§ **Exercise goal**:
Please answer these from the Beaconsfield text, each on its own line:
(a) Who serves as chair of ICHRP Canada?
(b) In what year did the United Church's 41st general council call for protection of ancestral lands and resources?
(c) Which college in Montreal helped bestow an honorary degree on Father Rex RB Reyes, Jr.?

Aside from appearing in parliamentary committees, attending people’s tribunals and speaking at human rights conferences, Beaconsfield collaborated with progressive groups like Mining Watch, International Coalition for Human Rights in the Philippines (ICHRP) and Centre for Philippine Concerns. They’ve had decades-long partnerships in the Philippines with organizations like the Regional Ecumenical Council in the Cordillera and the human rights group Karapatan. 

“We keep building and expanding our work,” said the Rev. Patricia Lisson, a Beaconsfield participant, who serves as chair of ICHRP Canada. She said Beaconsfield was a critical piece in its establishment in 2019. 

The initiative sponsored church resolutions. In 2012, the United Church’s 41st general council called for the “protection of the ancestral lands and resources from destructive large-scale mining and all projects affecting Indigenous communities.” It was unanimously approved. Retired ministers also supported calls for the church’s pension plan to divest from mining investments. It was not implemented because the pension board makes final decisions on divestment policies. 

They brought Indigenous leaders from the Cordillera Peoples Alliance to Canada to speak about their struggles with church leaders and human rights partners. In May 2018, they worked with the United Theological College in Montreal to bestow an honorary degree to Father Rex RB Reyes, Jr., an Anglican priest born in the Cordilleras who has advocated for his people’s concerns around the world.  

Person holding black clay bowl in dirty brown water held by black clay bowl.
Miner sifting through the minerals to find gold. (Photograph courtesy of Rev. Patricia Lisson)

§ **Supplied material**:
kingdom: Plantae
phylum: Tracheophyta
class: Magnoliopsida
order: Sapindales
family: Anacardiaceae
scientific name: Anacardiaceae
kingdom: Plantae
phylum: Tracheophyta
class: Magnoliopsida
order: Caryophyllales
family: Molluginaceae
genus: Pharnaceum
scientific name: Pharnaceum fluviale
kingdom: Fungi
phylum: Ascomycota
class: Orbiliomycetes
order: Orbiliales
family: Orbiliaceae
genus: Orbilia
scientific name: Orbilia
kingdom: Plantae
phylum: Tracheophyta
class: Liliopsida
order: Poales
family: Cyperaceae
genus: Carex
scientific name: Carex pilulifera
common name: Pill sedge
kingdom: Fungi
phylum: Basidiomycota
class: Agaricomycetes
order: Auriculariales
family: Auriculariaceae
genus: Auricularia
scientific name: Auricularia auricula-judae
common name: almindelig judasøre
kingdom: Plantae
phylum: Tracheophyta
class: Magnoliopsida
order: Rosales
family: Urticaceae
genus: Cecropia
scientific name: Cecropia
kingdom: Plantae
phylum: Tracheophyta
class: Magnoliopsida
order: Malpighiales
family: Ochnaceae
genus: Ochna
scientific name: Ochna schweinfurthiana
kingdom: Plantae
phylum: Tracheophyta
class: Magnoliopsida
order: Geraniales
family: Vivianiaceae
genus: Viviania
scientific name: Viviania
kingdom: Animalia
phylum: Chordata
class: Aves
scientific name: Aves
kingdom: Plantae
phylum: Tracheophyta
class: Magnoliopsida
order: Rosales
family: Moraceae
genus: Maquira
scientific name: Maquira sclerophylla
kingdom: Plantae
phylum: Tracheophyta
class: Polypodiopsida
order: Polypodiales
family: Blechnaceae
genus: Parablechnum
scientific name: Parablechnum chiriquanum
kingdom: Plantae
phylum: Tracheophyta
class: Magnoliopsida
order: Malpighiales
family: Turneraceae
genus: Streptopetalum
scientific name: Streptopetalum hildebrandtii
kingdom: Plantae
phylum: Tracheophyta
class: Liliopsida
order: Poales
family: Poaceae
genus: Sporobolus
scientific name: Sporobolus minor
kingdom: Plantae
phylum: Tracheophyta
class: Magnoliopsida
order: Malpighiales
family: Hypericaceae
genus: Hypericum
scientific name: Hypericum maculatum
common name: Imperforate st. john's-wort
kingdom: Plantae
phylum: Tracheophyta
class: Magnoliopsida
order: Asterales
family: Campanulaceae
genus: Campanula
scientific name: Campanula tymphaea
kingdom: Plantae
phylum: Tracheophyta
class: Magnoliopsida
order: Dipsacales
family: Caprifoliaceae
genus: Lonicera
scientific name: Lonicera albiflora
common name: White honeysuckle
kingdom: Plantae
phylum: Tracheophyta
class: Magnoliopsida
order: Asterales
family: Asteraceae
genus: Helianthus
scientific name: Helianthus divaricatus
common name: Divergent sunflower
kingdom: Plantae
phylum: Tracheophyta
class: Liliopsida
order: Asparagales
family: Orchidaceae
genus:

§ **Solved problem**:
(a) The Rev. Patricia Lisson
(b) 2012
(c) The United Theological College